The Daily News uncovered that a good number of employees are getting $50,000 in overtime. Some are taking home salaries of more than $100,000 a year, some of the highest in the nation.

"Just further evidence that the public employee unions run City Hall," said Kris Vosburgh, executive director of Howard Jarvis Taxpayers Assoc. "Workers want this, they want the overtime; we're paying more, we're getting less."

At the top of the overtime list: the fire department. More than 4,000 employees made more than $144,000,000 on overtime. The police department has more employees and made less, approximately $118,000,000. Street services, $10 million; Transportation, $9.6 million; at the bottom, the Department of Aging. One employee received $77 of overtime.

The city is looking to raise fees and taxes to pay for the budget shortfall. On "Eyewitness Newsmakers," the mayor stressed that cuts are critical. "That could be cuts in benefits, it could be layoffs, it could be what we call 'mandatory furloughs.'"

But at the Department of Street Services, tree surgeons made as much as $83,000 a year in overtime. Officials say most of that was due to the windstorms and emergencies last year.

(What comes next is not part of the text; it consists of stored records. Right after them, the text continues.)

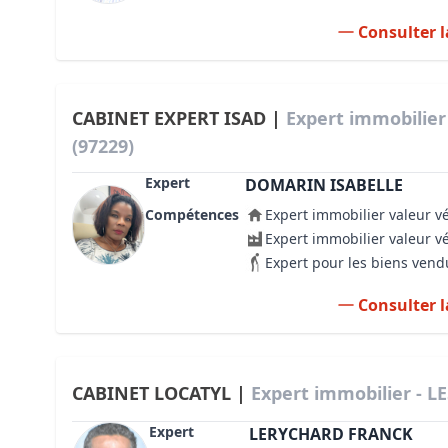
Consulter l
CABINET EXPERT ISAD |
Expert immobilier
(97229)
Expert
DOMARIN ISABELLE
Compétences
Expert immobilier valeur v
Expert immobilier valeur v
Expert pour les biens vend
Consulter l
CABINET LOCATYL |
Expert immobilier - LE
Expert
LERYCHARD FRANCK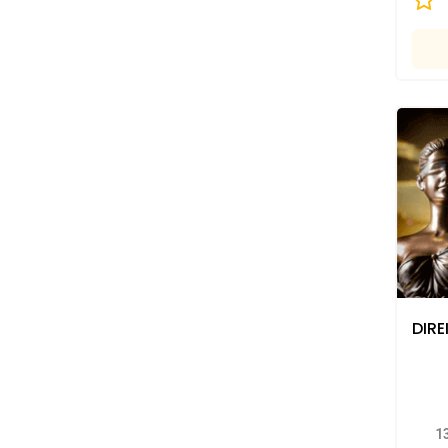
DIR
1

Councilman Zine says some departments, such as Libraries, shouldn't have any overtime at all.

"When you look at those departments, when they work Monday through Friday, holidays and weekends off, how do they accumulate any overtime?" asked Zine. "They're not emergency departments, they're not emergency services, so this obviously is going to create a lot of controversy."

"Because they don't have enough money to provide essential services, they're going to raise our taxes. This is a city that just last December gave 25-percent pay raises to 22,000 city employees," said Vosburgh.

Councilman Zine says this overtime issue is something that simply cannot continue, especially with the big budget deficit the city is facing, and it's something the City Council is going to be looking at.